Archive

Quotes

It is impossible to please all the world and one’s father.

—Jean de La Fontaine, 1668

In peace, children inter their parents; war violates the order of nature and causes parents to inter their children.

—Herodotus, 440 BC

My mother protected me from the world and my father threatened me with it.

—Quentin Crisp, 1968

He that raises a large family, does indeed, while he lives to observe them, stand…a broader mark for sorrow; but then he stands a broader mark for pleasure too. 

—Benjamin Franklin, 1786

Nobody, who has not been in the interior of a family, can say what the difficulties of any individual of that family may be.

—Jane Austen, 1815

It is not flesh and blood but the heart which makes us fathers and sons.

—Friedrich Schiller, 1781

If parents would only realize how they bore their children!
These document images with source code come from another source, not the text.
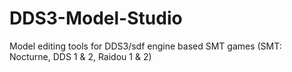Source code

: # DDS3-Model-Studio
Model editing tools for DDS3/sdf engine based SMT games (SMT: Nocturne, DDS 1 &amp; 2, Raidou 1 &amp; 2)
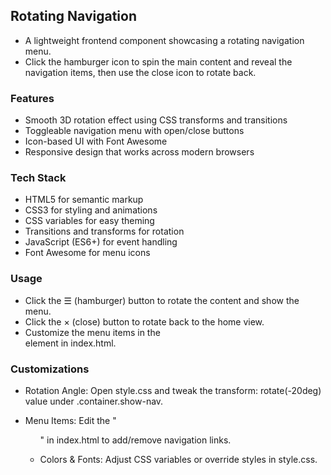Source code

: ## Rotating Navigation

- A lightweight frontend component showcasing a rotating navigation menu. 
- Click the hamburger icon to spin the main content and reveal the navigation items, then use the close icon to rotate back.




### Features

- Smooth 3D rotation effect using CSS transforms and transitions
- Toggleable navigation menu with open/close buttons
- Icon-based UI with Font Awesome
- Responsive design that works across modern browsers

### Tech Stack

- HTML5 for semantic markup
- CSS3 for styling and animations
- CSS variables for easy theming
- Transitions and transforms for rotation
- JavaScript (ES6+) for event handling
- Font Awesome for menu icons

### Usage

- Click the ☰ (hamburger) button to rotate the content and show the menu.
- Click the × (close) button to rotate back to the home view.
- Customize the menu items in the <nav> element in index.html.

### Customizations

- Rotation Angle: Open style.css and tweak the transform: rotate(-20deg) value under .container.show-nav.

- Menu Items: Edit the "<ul>" in index.html to add/remove navigation links.

- Colors & Fonts: Adjust CSS variables or override styles in style.css.
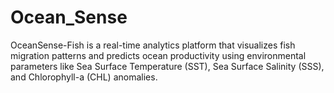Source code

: # Ocean_Sense
OceanSense-Fish is a real-time analytics platform that visualizes fish migration patterns and predicts ocean productivity using environmental parameters like Sea Surface Temperature (SST), Sea Surface Salinity (SSS), and Chlorophyll-a (CHL) anomalies.
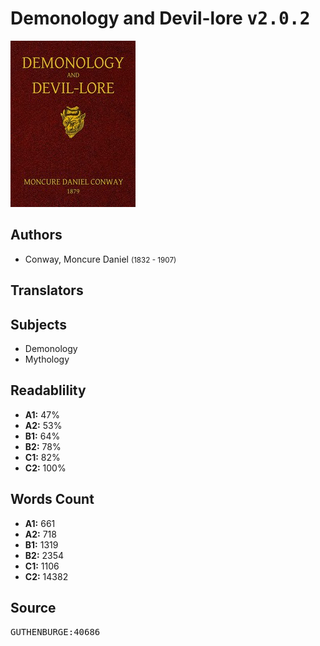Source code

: # Demonology and Devil-lore <kbd>v2.0.2</kbd>

![](./cover.medium.jpg "")

## Authors


 - Conway, Moncure Daniel <small>(1832 - 1907)</small>

## Translators



## Subjects


 - Demonology
 - Mythology

## Readablility


 - **A1:** 47%
 - **A2:** 53%
 - **B1:** 64%
 - **B2:** 78%
 - **C1:** 82%
 - **C2:** 100%

## Words Count


 - **A1:** 661
 - **A2:** 718
 - **B1:** 1319
 - **B2:** 2354
 - **C1:** 1106
 - **C2:** 14382

## Source


<kbd>GUTHENBURGE:40686</kbd>
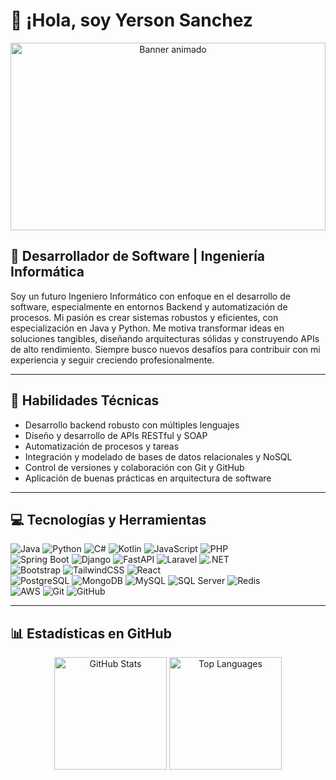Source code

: # 👋 ¡Hola, soy Yerson Sanchez

<p align="center">
  <img src="https://media0.giphy.com/media/v1.Y2lkPTc5MGI3NjExbzhlNTJoM3FvOW1kNHN0OXBmeWE5czJqZWpzdGlidnNmaW1tZ2o5aCZlcD12MV9pbnRlcm5hbF9naWZfYnlfaWQmY3Q9Zw/H03PuVdwREB21ANkLX/giphy.gif" 
       alt="Banner animado" 
       width="100%" 
       height="300px" />
</p>


## 🚀 Desarrollador de Software | Ingeniería Informática

Soy un futuro Ingeniero Informático con enfoque en el desarrollo de software, especialmente en entornos Backend y automatización de procesos. Mi pasión es crear sistemas robustos y eficientes, con especialización en Java y Python. Me motiva transformar ideas en soluciones tangibles, diseñando arquitecturas sólidas y construyendo APIs de alto rendimiento. Siempre busco nuevos desafíos para contribuir con mi experiencia y seguir creciendo profesionalmente.

---

## 🧠 Habilidades Técnicas

- Desarrollo backend robusto con múltiples lenguajes
- Diseño y desarrollo de APIs RESTful y SOAP
- Automatización de procesos y tareas
- Integración y modelado de bases de datos relacionales y NoSQL
- Control de versiones y colaboración con Git y GitHub
- Aplicación de buenas prácticas en arquitectura de software

---

## 💻 Tecnologías y Herramientas

![Java](https://img.shields.io/badge/java-%23ED8B00.svg?style=for-the-badge&logo=openjdk&logoColor=white) ![Python](https://img.shields.io/badge/python-3670A0?style=for-the-badge&logo=python&logoColor=ffdd54) ![C#](https://img.shields.io/badge/csharp-%23239120.svg?style=for-the-badge&logo=csharp&logoColor=white) ![Kotlin](https://img.shields.io/badge/kotlin-%230095D5.svg?style=for-the-badge&logo=kotlin&logoColor=white)
![JavaScript](https://img.shields.io/badge/javascript-%23323330.svg?style=for-the-badge&logo=javascript&logoColor=%23F7DF1E) ![PHP](https://img.shields.io/badge/php-%23777BB4.svg?style=for-the-badge&logo=php&logoColor=white)</br>
![Spring Boot](https://img.shields.io/badge/springboot-%236DB33F.svg?style=for-the-badge&logo=springboot&logoColor=white) ![Django](https://img.shields.io/badge/Django-092E20?style=for-the-badge&logo=django&logoColor=white) ![FastAPI](https://img.shields.io/badge/fastapi-%2300C7B7.svg?style=for-the-badge&logo=fastapi&logoColor=white) ![Laravel](https://img.shields.io/badge/laravel-%23FF2D20.svg?style=for-the-badge&logo=laravel&logoColor=white) ![.NET](https://img.shields.io/badge/.NET-512BD4?style=for-the-badge&logo=dotnet&logoColor=white)</br>
 ![Bootstrap](https://img.shields.io/badge/bootstrap-%23563d7c.svg?style=for-the-badge&logo=bootstrap&logoColor=white) ![TailwindCSS](https://img.shields.io/badge/tailwindcss-%2338B2AC.svg?style=for-the-badge&logo=tailwind-css&logoColor=white) ![React](https://img.shields.io/badge/React-20232A?style=for-the-badge&logo=react&logoColor=61DAFB)</br>
![PostgreSQL](https://img.shields.io/badge/postgres-%23316192.svg?style=for-the-badge&logo=postgresql&logoColor=white) ![MongoDB](https://img.shields.io/badge/MongoDB-%234ea94b.svg?style=for-the-badge&logo=mongodb&logoColor=white) ![MySQL](https://img.shields.io/badge/mysql-4479A1.svg?style=for-the-badge&logo=mysql&logoColor=white) ![SQL Server](https://img.shields.io/badge/SQL%20Server-CC2927?style=for-the-badge&logo=microsoftsqlserver&logoColor=white) ![Redis](https://img.shields.io/badge/redis-%23DC382D.svg?style=for-the-badge&logo=redis&logoColor=white)</br>
![AWS](https://img.shields.io/badge/AWS-232F3E?style=for-the-badge&logo=amazonaws&logoColor=FF9900) ![Git](https://img.shields.io/badge/Git-F05032?style=for-the-badge&logo=git&logoColor=white) ![GitHub](https://img.shields.io/badge/GitHub-181717?style=for-the-badge&logo=github&logoColor=white)

---

## 📊 Estadísticas en GitHub

<p align="center">
  <img 
    alt="GitHub Stats" 
    height="180em" 
    src="https://github-readme-stats.vercel.app/api?username=sogeking-pixel&show_icons=true&theme=tokyonight&include_all_commits=true&locale=en"
  />
  <img 
    alt="Top Languages" 
    height="180em" 
    src="https://github-readme-stats.vercel.app/api/top-langs/?username=sogeking-pixel&theme=tokyonight&include_all_commits=true&count_private=true&layout=compact&hide=html,css,scss,shaderlab,blade&langs_count=8"
  />
</p>
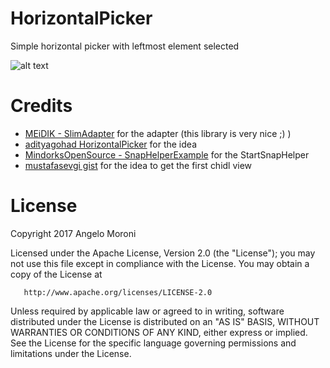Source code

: # HorizontalPicker
Simple horizontal picker with leftmost element selected

![alt text](https://github.com/chemickypes/HorizontalPicker/blob/master/example.gif "example gif")

# Credits
* [MEiDIK - SlimAdapter](https://github.com/MEiDIK/SlimAdapter?utm_source=android-arsenal.com&utm_medium=referral&utm_campaign=5617) for the adapter (this library is very nice ;) )
* [adityagohad HorizontalPicker](https://github.com/adityagohad/HorizontalPicker) for the idea
* [MindorksOpenSource - SnapHelperExample](https://github.com/MindorksOpenSource/SnapHelperExample) for the StartSnapHelper
* [mustafasevgi gist](https://gist.github.com/mustafasevgi/7dcb18166aaf9944e6450ec2878a646a#file-recyclerviewpositionhelper-java) for the idea to get the first chidl view

# License
 Copyright 2017 Angelo Moroni

   Licensed under the Apache License, Version 2.0 (the "License");
   you may not use this file except in compliance with the License.
   You may obtain a copy of the License at

       http://www.apache.org/licenses/LICENSE-2.0

   Unless required by applicable law or agreed to in writing, software
   distributed under the License is distributed on an "AS IS" BASIS,
   WITHOUT WARRANTIES OR CONDITIONS OF ANY KIND, either express or implied.
   See the License for the specific language governing permissions and
   limitations under the License.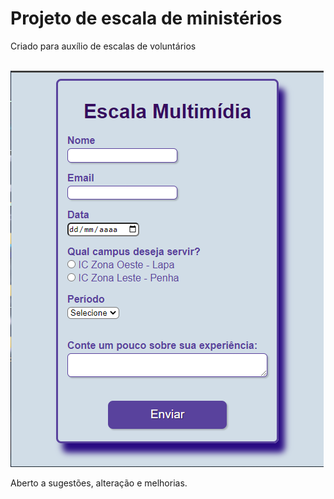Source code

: # Projeto de escala de ministérios

<p>Criado para auxílio de escalas de voluntários</p>

<br>

<img src='./img/print-tela.PNG'>

<br>

<p>Aberto a sugestões, alteração e melhorias.</p>
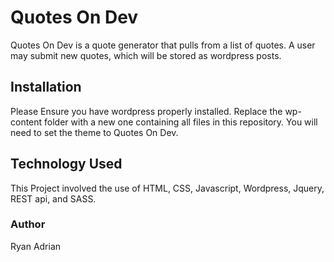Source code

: # Quotes On Dev

Quotes On Dev is a quote generator that pulls from a list of quotes. A user may submit new quotes, which will be stored as wordpress posts.

## Installation

Please Ensure you have wordpress properly installed.  Replace the wp-content folder with a new one containing all files in this repository.  You will need to set the theme to Quotes On Dev.

## Technology Used

This Project involved the use of HTML, CSS, Javascript, Wordpress, Jquery, REST api, and SASS.

### Author

Ryan Adrian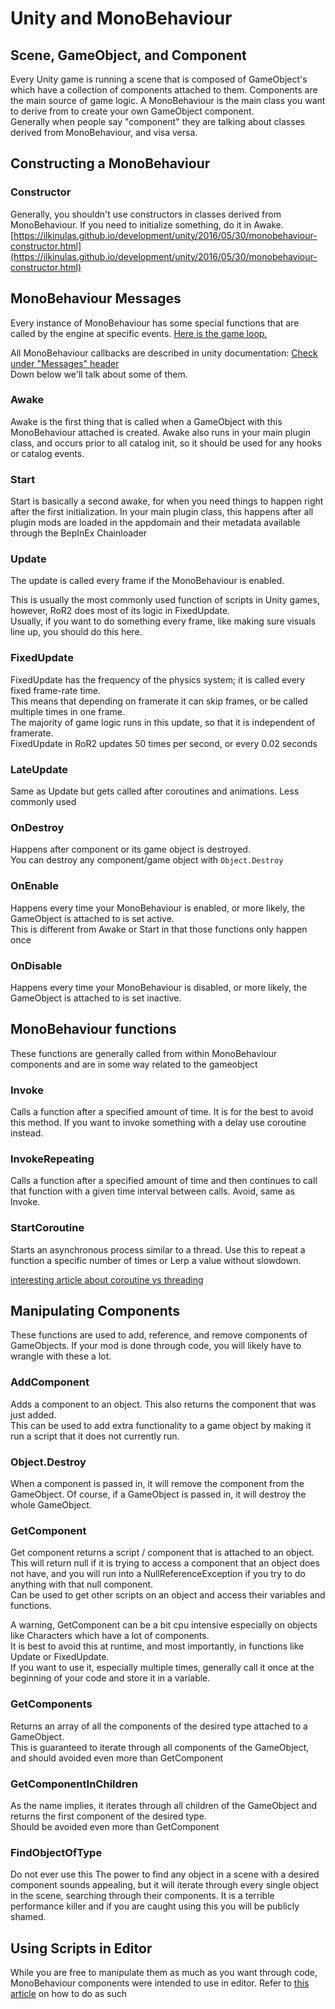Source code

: # Unity and MonoBehaviour

## Scene, GameObject, and Component
Every Unity game is running a scene that is composed of GameObject's which have a collection of components attached to them.
Components are the main source of game logic.
A MonoBehaviour is the main class you want to derive from to create your own GameObject component.  
Generally when people say "component" they are talking about classes derived from MonoBehaviour, and visa versa.

## Constructing a MonoBehaviour

### Constructor
Generally, you shouldn't use constructors in classes derived from MonoBehaviour. If you need to initialize something, do it in Awake.
[https://ilkinulas.github.io/development/unity/2016/05/30/monobehaviour-constructor.html](https://ilkinulas.github.io/development/unity/2016/05/30/monobehaviour-constructor.html)

## MonoBehaviour Messages
Every instance of MonoBehaviour has some special functions that are called by the engine at specific events.
[Here is the game loop.](https://docs.unity3d.com/uploads/Main/monobehaviour_flowchart.svg)

All MonoBehaviour callbacks are described in unity documentation: [Check under "Messages" header](https://docs.unity3d.com/ScriptReference/MonoBehaviour.html)  
Down below we'll talk about some of them.

### Awake
Awake is the first thing that is called when a GameObject with this MonoBehaviour attached is created.
Awake also runs in your main plugin class, and occurs prior to all catalog init, so it should be used for any hooks or catalog events.

### Start
Start is basically a second awake, for when you need things to happen right after the first initialization.
In your main plugin class, this happens after all plugin mods are loaded in the appdomain and their metadata available through the BepInEx Chainloader

### Update
The update is called every frame if the MonoBehaviour is enabled.

This is usually the most commonly used function of scripts in Unity games, however, RoR2 does most of its logic in FixedUpdate.  
Usually, if you want to do something every frame, like making sure visuals line up, you should do this here.

### FixedUpdate
FixedUpdate has the frequency of the physics system; it is called every fixed frame-rate time.  
This means that depending on framerate it can skip frames, or be called multiple times in one frame.  
The majority of game logic runs in this update, so that it is independent of framerate.  
FixedUpdate in RoR2 updates 50 times per second, or every 0.02 seconds

### LateUpdate
Same as Update but gets called after coroutines and animations. Less commonly used

### OnDestroy
Happens after component or its game object is destroyed.  
You can destroy any component/game object with `Object.Destroy`  

### OnEnable
Happens every time your MonoBehaviour is enabled, or more likely, the GameObject is attached to is set active.  
This is different from Awake or Start in that those functions only happen once

### OnDisable
Happens every time your MonoBehaviour is disabled, or more likely, the GameObject is attached to is set inactive.  

## MonoBehaviour functions
These functions are generally called from within MonoBehaviour components and are in some way related to the gameobject

### Invoke
Calls a function after a specified amount of time.
It is for the best to avoid this method. If you want to invoke something with a delay use coroutine instead.

### InvokeRepeating

Calls a function after a specified amount of time and then continues to call that function with a given time interval between calls.
Avoid, same as Invoke.

### StartCoroutine

Starts an asynchronous process similar to a thread. Use this to repeat a function a specific number of times or Lerp a value without slowdown.

[interesting article about coroutine vs threading](https://gamedev.stackexchange.com/questions/143454/unity-coroutine-vs-threads)

## Manipulating Components
These functions are used to add, reference, and remove components of GameObjects. If your mod is done through code, you will likely have to wrangle with these a lot. 

### AddComponent

Adds a component to an object. This also returns the component that was just added.  
This can be used to add extra functionality to a game object by making it run a script that it does not currently run.

### Object.Destroy
When a component is passed in, it will remove the component from the GameObject. Of course, if a GameObject is passed in, it will destroy the whole GameObject.

### GetComponent

Get component returns a script / component that is attached to an object. This will return null if it is trying to access a component that an object does not have, and you will run into a NullReferenceException if you try to do anything with that null component.  
Can be used to get other scripts on an object and access their variables and functions.

A warning, GetComponent can be a bit cpu intensive especially on objects like Characters which have a lot of components.  
It is best to avoid this at runtime, and most importantly, in functions like Update or FixedUpdate.  
If you want to use it, especially multiple times, generally call it once at the beginning of your code and store it in a variable.

### GetComponents
Returns an array of all the components of the desired type attached to a GameObject.  
This is guaranteed to iterate through all components of the GameObject, and should avoided even more than GetComponent

### GetComponentInChildren
As the name implies, it iterates through all children of the GameObject and returns the first component of the desired type.  
Should be avoided even more than GetComponent

### FindObjectOfType
Do not ever use this
The power to find any object in a scene with a desired component sounds appealing, but it will iterate through every single object in the scene, searching through their components. It is a terrible performance killer and if you are caught using this you will be publicly shamed.

## Using Scripts in Editor
While you are free to manipulate them as much as you want through code, MonoBehaviour components were intended to use in editor. Refer to [this article](https://risk-of-thunder.github.io/R2Wiki/Mod-Creation/C%23-Programming/Using-MonoBehaviour-Scripts-in-Editor/) on how to do as such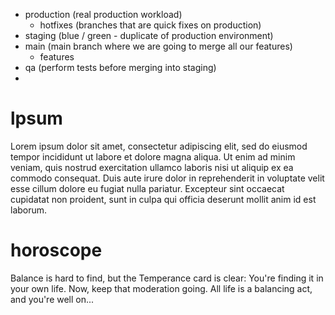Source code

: - production (real production workload)
  - hotfixes (branches that are quick fixes on production)
- staging (blue / green - duplicate of production environment)
- main (main branch where we are going to merge all our features)
  - features
- qa (perform tests before merging into staging)
- 
# lpsum
Lorem ipsum dolor sit amet, consectetur adipiscing elit, sed do eiusmod tempor incididunt ut labore et dolore magna
aliqua. Ut enim ad minim veniam, quis nostrud exercitation ullamco laboris nisi ut aliquip ex ea commodo consequat. Duis
aute irure dolor in reprehenderit in voluptate velit esse cillum dolore eu fugiat nulla pariatur. Excepteur sint
occaecat cupidatat non proident, sunt in culpa qui officia deserunt mollit anim id est laborum.

# horoscope
Balance is hard to find, but the Temperance card is clear: You're finding it in your own life. 
Now, keep that moderation going. All life is a balancing act, and you're well on...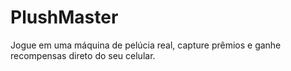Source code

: # PlushMaster
Jogue em uma máquina de pelúcia real, capture prêmios e ganhe recompensas direto do seu celular.
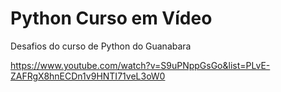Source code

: # Python Curso em Vídeo

Desafios do curso de Python do Guanabara

https://www.youtube.com/watch?v=S9uPNppGsGo&list=PLvE-ZAFRgX8hnECDn1v9HNTI71veL3oW0
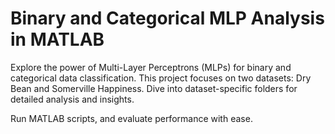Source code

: # Binary and Categorical MLP Analysis in MATLAB

Explore the power of Multi-Layer Perceptrons (MLPs) for binary and categorical data classification. This project focuses on two datasets: Dry Bean and Somerville Happiness. Dive into dataset-specific folders for detailed analysis and insights.

Run MATLAB scripts, and evaluate performance with ease.
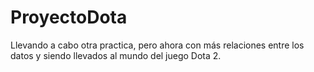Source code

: # ProyectoDota
Llevando a cabo otra practica, pero ahora con más relaciones entre los datos y siendo llevados al mundo del juego Dota 2.
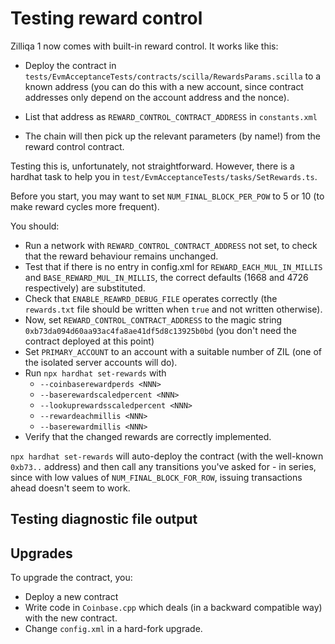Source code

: # Testing reward control

Zilliqa 1 now comes with built-in reward control. It works like this:

 * Deploy the contract in
   `tests/EvmAcceptanceTests/contracts/scilla/RewardsParams.scilla` to
   a known address (you can do this with a new account, since contract
   addresses only depend on the account address and the nonce).

 * List that address as `REWARD_CONTROL_CONTRACT_ADDRESS` in `constants.xml`

 * The chain will then pick up the relevant parameters (by name!) from
   the reward control contract.

Testing this is, unfortunately, not straightforward. However, there is a hardhat task to help you in `test/EvmAcceptanceTests/tasks/SetRewards.ts`.

Before you start, you may want to set `NUM_FINAL_BLOCK_PER_POW` to 5 or 10 (to make reward cycles more frequent).

You should:

  * Run a network with `REWARD_CONTROL_CONTRACT_ADDRESS` not set, to check that the reward behaviour remains unchanged.
  * Test that if there is no entry in config.xml for `REWARD_EACH_MUL_IN_MILLIS` and `BASE_REWARD_MUL_IN_MILLIS`, the correct defaults (1668 and 4726 respectively) are substituted.
  * Check that `ENABLE_REAWRD_DEBUG_FILE` operates correctly (the `rewards.txt` file should be written when `true` and not written otherwise).
  * Now, set `REWARD_CONTROL_CONTRACT_ADDRESS` to the magic string `0xb73da094d60aa93ac4fa8ae41df5d8c13925b0bd` (you don't need the contract deployed at this point)
  * Set `PRIMARY_ACCOUNT` to an account with a suitable number of ZIL (one of the isolated server accounts will do).
  * Run `npx hardhat set-rewards` with
     * `--coinbaserewardperds <NNN>`
     * `--baserewardscaledpercent <NNN>`
     * `--lookuprewardsscaledpercent <NNN>`
     * `--rewardeachmillis <NNN>`
     * `--baserewardmillis <NNN>`
  * Verify that the changed rewards are correctly implemented.

`npx hardhat set-rewards` will auto-deploy the contract (with the
well-known `0xb73..` address) and then call any transitions you've
asked for - in series, since with low values of
`NUM_FINAL_BLOCK_FOR_ROW`, issuing transactions ahead doesn't seem to
work.

## Testing diagnostic file output



## Upgrades

To upgrade the contract, you:

 * Deploy a new contract
 * Write code in `Coinbase.cpp` which deals (in a backward compatible way) with the new contract.
 * Change `config.xml` in a hard-fork upgrade.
—George Bernard Shaw, c. 1910

Families, I hate you! Shut-in homes, closed doors, jealous possessions of happiness.

—André Gide, 1897

One race there is of men, one of gods, but from one mother we both draw our breath.

—Pindar, c. 450 BC

A Jewish man with parents alive is a fifteen-year-old boy, and will remain a fifteen-year-old boy till they die!

—Philip Roth, 1969

My father! The sun is my father, and the earth is my mother, and on her bosom I will recline.

—Tecumseh, 1810

Again, men in general desire the good, and not merely what their fathers had.

—Aristotle, c. 350 BC

It’s frightening to think that you mark your children merely by being yourself… it seems unfair. You can’t assume the responsibility for everything you do—or don’t do.